UK Court Rules Against Planned Stonehenge Tunnel

Good news for preservationists

Good news for preservationists.
Brooke Bell/Unsplash

For thousands of years, Stonehenge has stood as a striking example of human engineering and a hint as to the early history of what would become the United Kingdom. Much more recently, preservationists have been alarmed about a planned tunnel set to run for two miles near the historical site. They weren’t the only ones — UNESCO recently issued a warning that it would consider removing its World Heritage Site designation from historically significant sites if more wasn’t done to protect them.

This week brings with it good news for those who would prefer not to have infrastructure projects built near millennia-old structures. The Art Newspaper‘s Gareth Harris reports that the U.K.’s High Court recently ruled against the planned tunnel, which would have involved substantial changes to the A303 trunk road.

In a statement, the Save Stonehenge World Heritage Site summarized the judicial ruling, noting that “[t]he judge found that the Secretary of State unlawfully failed to consider less damaging ways of relieving the existing A303.”
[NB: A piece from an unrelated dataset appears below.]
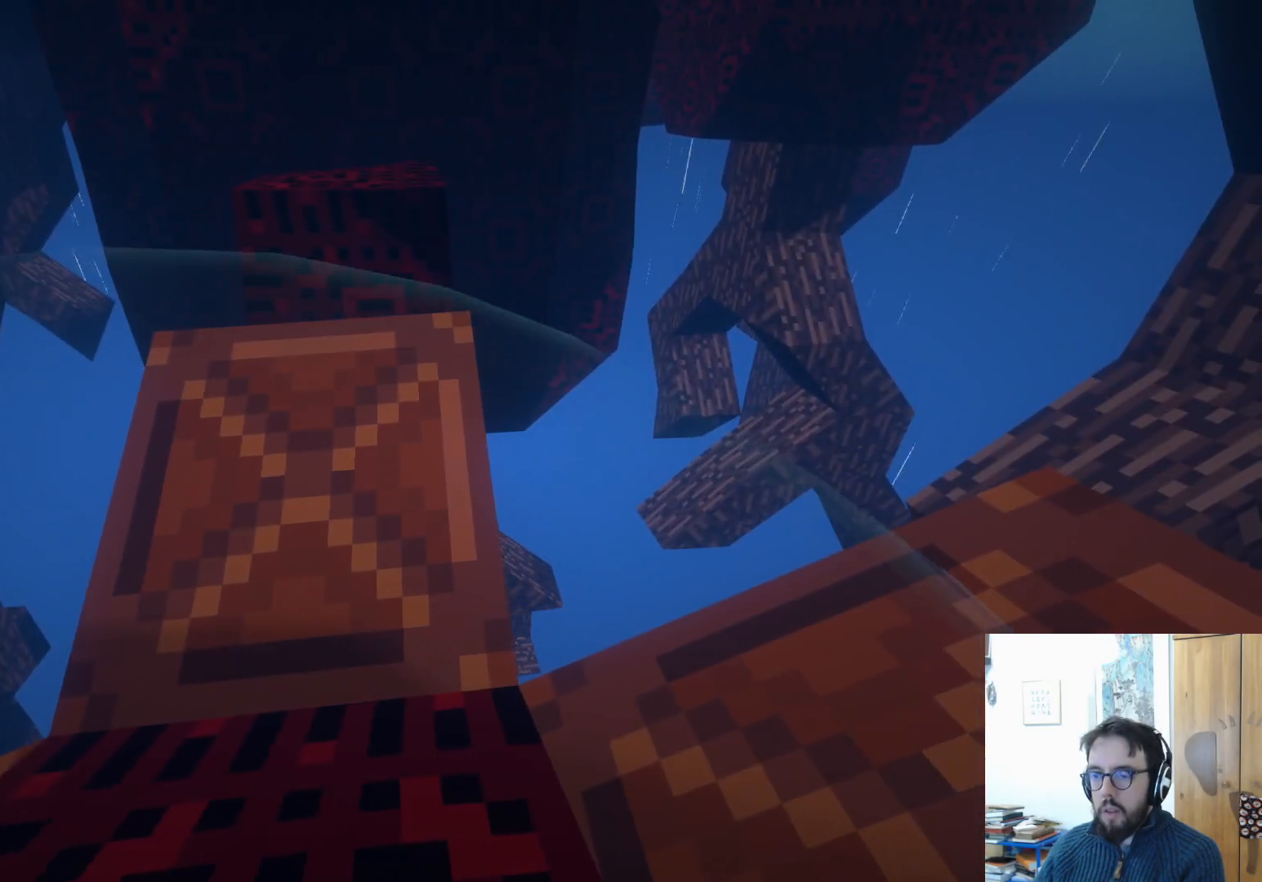
{"buttons": [], "left_stick": "down", "right_stick": "center", "events": [[233, "left_stick", "center"], [467, "left_stick", "down"]]}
“The Stonehenge Alliance has campaigned from the start for a longer tunnel if a tunnel should be considered necessary,” said John Adams, the Acting Chairman of the Stonehenge Alliance. “Ideally, such a tunnel would begin and end outside the WHS.” Adams also called upon the government to revisit its planned changes to the road with climate change in mind.

Whether the next step involves a longer tunnel or no tunnel at all remains in question. But for now, the status of Stonehenge is that much more secure.